In the months since, I haven't really moved past that state of mind when I have to suction the Princeling's nose. Most of the time I sit with him in the bathroom, hot water running through our shower-head to create a steam-room (which doesn't take that long, really, as our bathroom is the size of a phone booth), and feel like the evil witch in a fairy tale, luring my boy into a false sense of security as I bounce him on my lap and let him play with the shower curtain. He thinks it's Fun Time With Mommy, when really I'm waiting for the boogies in his nose to loosen enough that I can suck them out. Somehow, this little nugget of parenting never came up in any of the hundreds of conversations Husband and I had before we had a baby. Once I feel certain the boogies are nice and moist (yum!), I tilt the Princeling back, cradling his head in the crook of my elbow so I can hold it still, and tucking his arm under my armpit. And a little part of me dies inside as I realize I am actively restraining my son from his own natural sense of self-preservation, because if I don't do this he'll block his nostrils or turn his head and this will get real bad real quick. So now I have the Princeling as immobile as I can possibly get him without duct-taping his arms down and his head in place, and it's time to gently insert the suction bulb into the lower part of his nostrils. One at a time I squeeze the bulb, stick it up into a nostril, and then release, activating suction and, hopefully, grabbing some boogeys. Sometimes they stream out after the suction bulb and I catch them with toilet paper. Other times all that happens is I trigger the Princeling's sneeze reflex and he blows his boogeys all over me, and though he's not even five months old yet, I'm sure this is not an accident. He squirms and protests, but he does not cry. He's his father's son, stoic even under the most cruel and unusual torture. I, meanwhile, fight tears and the urge to self-flagellate when this is all over. If I were Catholic, I'd go to confession over this.
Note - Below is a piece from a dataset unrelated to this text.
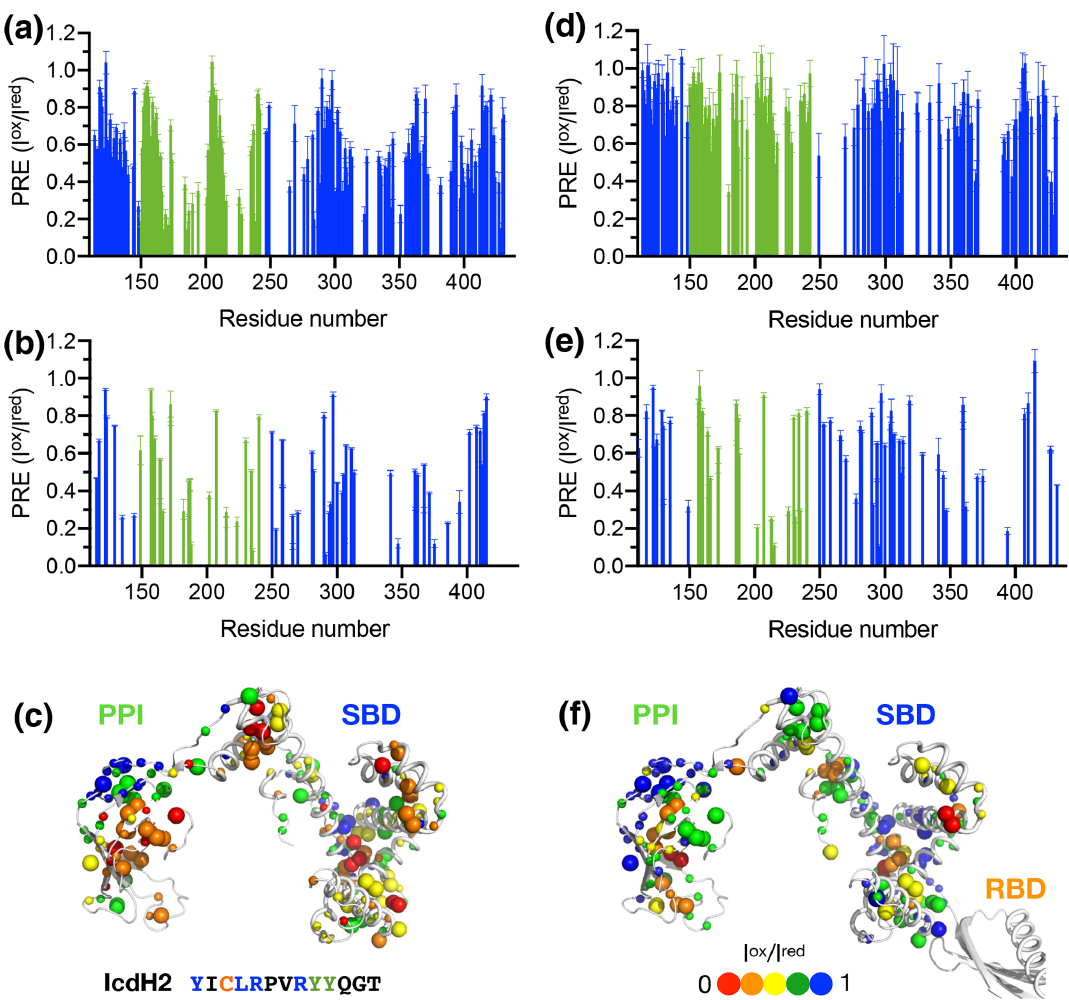
Figure 4. Structural mapping of the PREs induced by the MTSL-labeled IcdH2 peptide on TF without and with the RBD. The backbone amide-based PREs of PPI + SBD (a) and full-length TF (d) . The side-chain methyl-based PREs of PPI + SBD (b) and full-length TF (e) . Structural mapping of the observed PREs onto the structure of PPI + SBD (c) and full-length TF (f) . The backbone amide nitrogen atoms and side-chain methyl carbon atoms are shown by small and large spheres and are colored with a gradient from red to blue, corresponding to small and larger PREs as indicated by the filled circles below. The observed PREs expressed as the ratio of the peak intensities of the oxidized (paramagnetic state) to the reduced (diamagnetic state) states ( I ox /I red ) as a function of residue number between 113 and 432. The PRE values corresponding to PPI and SBD are colored in green and blue, respectively. The residues corresponding to the RBD are omitted due to the severe line broadening that precludes reliable data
When we're done I tell him what a good boy he is, how proud Mommy is, and how sorry I am. I hug him and kiss his little kepi. He hates snuggling, so he wriggles in my arms until I let him go. Truly, hugging me and enduring my kisses are far worse, to him, than having bright green plastic shoved up his nose and the contents of said nose being brutally sucked out. The hugs and kisses, then, are for my benefit only. As soon as I release the Princeling he looks at me, smiles that gummy, toothless smile that only babies have, and belches long and loud into my face. I think that means "We're even."